Şimdi Türkiye bir geçiş sürecinin arifesinde. Hükümetin nasıl kurulacağı, ittifak partisi liderlerinin Cumhurbaşkanı yardımcısı olarak görev yapacağı gibi ayrıntıları zaten biliyorsunuz. Onları tekrara gerek yok.
Başlıca alanlarda politikaların nasıl şekilleneceği de zaten şimdiye kadar detaylı bir şekilde ortaya konuldu.
Binlerce sayfalık dokümanlar hazırlandı ve bu dokümanlara altı parti de imza koydu.

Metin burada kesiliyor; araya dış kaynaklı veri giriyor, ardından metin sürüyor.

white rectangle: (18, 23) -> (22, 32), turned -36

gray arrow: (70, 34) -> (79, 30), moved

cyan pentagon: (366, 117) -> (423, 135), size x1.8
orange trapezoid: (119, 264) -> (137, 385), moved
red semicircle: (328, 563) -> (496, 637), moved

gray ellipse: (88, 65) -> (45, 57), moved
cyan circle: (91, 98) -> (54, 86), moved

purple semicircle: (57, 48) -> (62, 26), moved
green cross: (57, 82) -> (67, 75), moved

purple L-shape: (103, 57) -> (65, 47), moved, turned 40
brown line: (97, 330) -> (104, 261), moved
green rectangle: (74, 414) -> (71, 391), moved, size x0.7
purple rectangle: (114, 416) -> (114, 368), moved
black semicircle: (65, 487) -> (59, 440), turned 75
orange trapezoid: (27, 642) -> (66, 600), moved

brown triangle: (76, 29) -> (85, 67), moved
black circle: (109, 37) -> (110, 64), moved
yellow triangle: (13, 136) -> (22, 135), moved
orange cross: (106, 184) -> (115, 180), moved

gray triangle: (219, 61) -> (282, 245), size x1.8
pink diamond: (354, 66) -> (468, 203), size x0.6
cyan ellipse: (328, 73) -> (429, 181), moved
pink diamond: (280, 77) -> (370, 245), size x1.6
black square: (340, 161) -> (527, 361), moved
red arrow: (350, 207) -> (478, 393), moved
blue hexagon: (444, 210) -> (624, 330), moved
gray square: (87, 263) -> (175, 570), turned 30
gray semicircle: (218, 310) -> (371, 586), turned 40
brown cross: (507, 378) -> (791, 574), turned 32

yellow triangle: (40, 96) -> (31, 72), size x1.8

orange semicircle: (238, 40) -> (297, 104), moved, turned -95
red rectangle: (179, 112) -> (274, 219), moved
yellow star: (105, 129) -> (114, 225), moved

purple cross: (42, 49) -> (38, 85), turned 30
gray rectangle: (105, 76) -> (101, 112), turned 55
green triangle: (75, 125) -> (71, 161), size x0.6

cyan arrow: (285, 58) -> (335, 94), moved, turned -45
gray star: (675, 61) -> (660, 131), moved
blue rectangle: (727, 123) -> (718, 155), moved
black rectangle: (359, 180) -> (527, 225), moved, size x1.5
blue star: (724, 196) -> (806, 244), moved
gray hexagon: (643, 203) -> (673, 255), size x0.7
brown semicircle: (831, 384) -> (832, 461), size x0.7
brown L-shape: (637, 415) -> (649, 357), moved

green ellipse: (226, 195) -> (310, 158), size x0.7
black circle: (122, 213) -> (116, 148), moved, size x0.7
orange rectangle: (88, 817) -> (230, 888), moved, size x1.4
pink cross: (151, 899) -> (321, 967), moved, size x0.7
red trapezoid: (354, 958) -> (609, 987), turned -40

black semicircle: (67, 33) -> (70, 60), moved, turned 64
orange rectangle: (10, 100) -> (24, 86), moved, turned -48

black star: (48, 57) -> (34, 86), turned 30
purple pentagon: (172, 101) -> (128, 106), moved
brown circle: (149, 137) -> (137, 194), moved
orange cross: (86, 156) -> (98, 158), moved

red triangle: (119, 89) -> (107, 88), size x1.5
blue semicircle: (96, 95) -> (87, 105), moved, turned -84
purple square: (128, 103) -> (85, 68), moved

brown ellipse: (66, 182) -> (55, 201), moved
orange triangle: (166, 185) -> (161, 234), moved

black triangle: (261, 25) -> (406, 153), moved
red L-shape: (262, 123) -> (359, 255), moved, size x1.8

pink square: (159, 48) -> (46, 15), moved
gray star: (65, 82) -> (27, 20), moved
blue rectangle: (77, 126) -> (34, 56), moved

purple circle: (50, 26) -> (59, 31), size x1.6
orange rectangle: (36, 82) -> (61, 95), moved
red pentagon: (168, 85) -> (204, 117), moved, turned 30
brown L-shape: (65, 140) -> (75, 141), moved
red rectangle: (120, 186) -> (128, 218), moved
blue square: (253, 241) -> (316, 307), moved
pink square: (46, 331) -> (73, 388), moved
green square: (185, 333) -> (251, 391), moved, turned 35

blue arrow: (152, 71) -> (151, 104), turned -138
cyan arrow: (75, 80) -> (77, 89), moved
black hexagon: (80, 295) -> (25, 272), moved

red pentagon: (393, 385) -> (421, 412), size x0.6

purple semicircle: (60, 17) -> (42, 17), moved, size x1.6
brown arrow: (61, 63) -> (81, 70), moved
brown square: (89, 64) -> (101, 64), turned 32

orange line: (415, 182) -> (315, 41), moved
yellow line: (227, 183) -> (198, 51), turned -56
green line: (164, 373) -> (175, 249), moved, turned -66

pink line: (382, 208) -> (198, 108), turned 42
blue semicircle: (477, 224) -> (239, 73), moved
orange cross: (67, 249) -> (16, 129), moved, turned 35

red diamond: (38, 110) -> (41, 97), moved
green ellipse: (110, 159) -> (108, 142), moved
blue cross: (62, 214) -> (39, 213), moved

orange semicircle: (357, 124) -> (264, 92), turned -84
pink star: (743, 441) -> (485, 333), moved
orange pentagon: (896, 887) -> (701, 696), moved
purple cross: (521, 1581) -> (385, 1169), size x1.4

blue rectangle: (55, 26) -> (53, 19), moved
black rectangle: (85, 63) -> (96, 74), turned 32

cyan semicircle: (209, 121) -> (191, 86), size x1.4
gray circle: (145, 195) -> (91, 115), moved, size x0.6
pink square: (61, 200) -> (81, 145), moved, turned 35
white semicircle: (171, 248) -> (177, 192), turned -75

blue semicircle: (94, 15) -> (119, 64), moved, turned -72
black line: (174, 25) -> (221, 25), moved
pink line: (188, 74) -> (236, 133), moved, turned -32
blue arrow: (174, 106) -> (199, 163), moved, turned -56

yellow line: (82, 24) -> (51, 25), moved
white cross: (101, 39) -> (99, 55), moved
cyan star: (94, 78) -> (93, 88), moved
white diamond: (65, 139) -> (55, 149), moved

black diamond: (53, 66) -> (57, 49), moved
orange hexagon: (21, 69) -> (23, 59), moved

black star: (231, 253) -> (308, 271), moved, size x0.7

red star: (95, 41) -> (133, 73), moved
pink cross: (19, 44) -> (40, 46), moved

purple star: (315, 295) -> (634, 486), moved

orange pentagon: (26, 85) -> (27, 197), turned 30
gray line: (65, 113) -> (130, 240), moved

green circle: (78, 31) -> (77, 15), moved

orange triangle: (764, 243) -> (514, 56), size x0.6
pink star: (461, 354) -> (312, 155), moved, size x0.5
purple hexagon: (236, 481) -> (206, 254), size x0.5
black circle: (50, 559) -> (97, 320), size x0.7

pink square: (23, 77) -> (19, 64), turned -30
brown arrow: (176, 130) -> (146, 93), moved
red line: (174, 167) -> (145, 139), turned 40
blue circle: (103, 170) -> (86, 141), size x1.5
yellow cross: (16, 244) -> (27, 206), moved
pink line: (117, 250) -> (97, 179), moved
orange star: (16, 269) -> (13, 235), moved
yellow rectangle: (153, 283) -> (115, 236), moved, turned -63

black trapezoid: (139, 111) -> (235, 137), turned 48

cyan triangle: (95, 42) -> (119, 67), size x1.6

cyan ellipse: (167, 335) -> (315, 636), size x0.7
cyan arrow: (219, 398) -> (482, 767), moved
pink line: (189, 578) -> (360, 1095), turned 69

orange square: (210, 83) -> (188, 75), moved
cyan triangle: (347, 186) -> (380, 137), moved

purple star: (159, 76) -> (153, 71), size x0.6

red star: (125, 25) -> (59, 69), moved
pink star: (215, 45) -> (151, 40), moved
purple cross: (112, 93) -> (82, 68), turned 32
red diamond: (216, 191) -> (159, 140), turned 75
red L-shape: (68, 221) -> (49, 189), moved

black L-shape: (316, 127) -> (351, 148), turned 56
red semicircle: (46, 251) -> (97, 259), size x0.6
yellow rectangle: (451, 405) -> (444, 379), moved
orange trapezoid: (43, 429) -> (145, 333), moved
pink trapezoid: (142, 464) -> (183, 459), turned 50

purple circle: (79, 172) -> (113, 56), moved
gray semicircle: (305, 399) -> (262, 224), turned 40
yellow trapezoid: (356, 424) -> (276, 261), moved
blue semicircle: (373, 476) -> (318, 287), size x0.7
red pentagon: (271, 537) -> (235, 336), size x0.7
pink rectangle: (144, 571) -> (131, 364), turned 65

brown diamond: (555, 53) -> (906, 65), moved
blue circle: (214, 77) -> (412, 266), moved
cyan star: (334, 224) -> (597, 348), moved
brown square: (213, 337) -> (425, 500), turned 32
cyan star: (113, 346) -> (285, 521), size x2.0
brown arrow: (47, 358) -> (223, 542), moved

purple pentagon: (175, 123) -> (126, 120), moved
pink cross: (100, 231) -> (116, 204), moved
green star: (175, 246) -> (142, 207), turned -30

Ayrıca bürokrasideki önemli görevlere yapılacak atamalarda tüm partilerin uzlaşmasının aranacağı da biliniyor. Ekonomiyle ilgili söylersek en kritik makam tabii ki Merkez Bankası Başkanlığı. Başkanlık için daha önce de adı geçen değerli akademisyenler olmuştu. Kuşkusuz Merkez Bankası’nın başına kimin getirileceğinden daha önemli olan, bankanın bağımsızlığına yeniden kavuşmasının sağlanacak olması. Şunu da unutmayalım, anlamsız bir şekilde bölük pörçük İstanbul’a taşınmakta olan Merkez Bankası yeniden Ankara’ya getirilecek.
Diğer görevlendirmeler...
Cumhurbaşkanı yardımcılarının görev tanımına ve hangi konulardan sorumlu olacaklarına gelince...
Tabii ki henüz kararlaştırılmış bir durum yok. Hem daha dün bir, bugün iki!
Hem şimdiden isim isim görev tanımı belirlemek, hele hele bunu açıklamak tam da “doğmamış çocuğa don biçmek” olur. Bunun yapılması da zaten beklenmiyor.
Ancak bu demek değil ki önümüzdeki dönemde bu konuda fikir jimnastiği yapılmayacak. Bir takım hazırlıklar tabii ki yürütülecek.
Zaten seçime kadarki iki ay öylesine yoğun geçecek ki, bu konuları düşünmeye, ele almaya da çok zaman kalmayacak.
Bir yandan seçim çalışması ve propagandası, bir yandan aday listelerinin belirlenmesi, bir yandan da seçimin kazanılması halinde nasıl bir hükümet kurulacağı... Bütün bunlar iki aya sığdırılmak durumunda.
En kritik bakanlıklar
Türkiye’de hemen her alanda radikal dönüşümlere imza atılması, bu konularda yeni kararlar alınması ve bunların ivedilikle uygulamaya konulması gerekiyor.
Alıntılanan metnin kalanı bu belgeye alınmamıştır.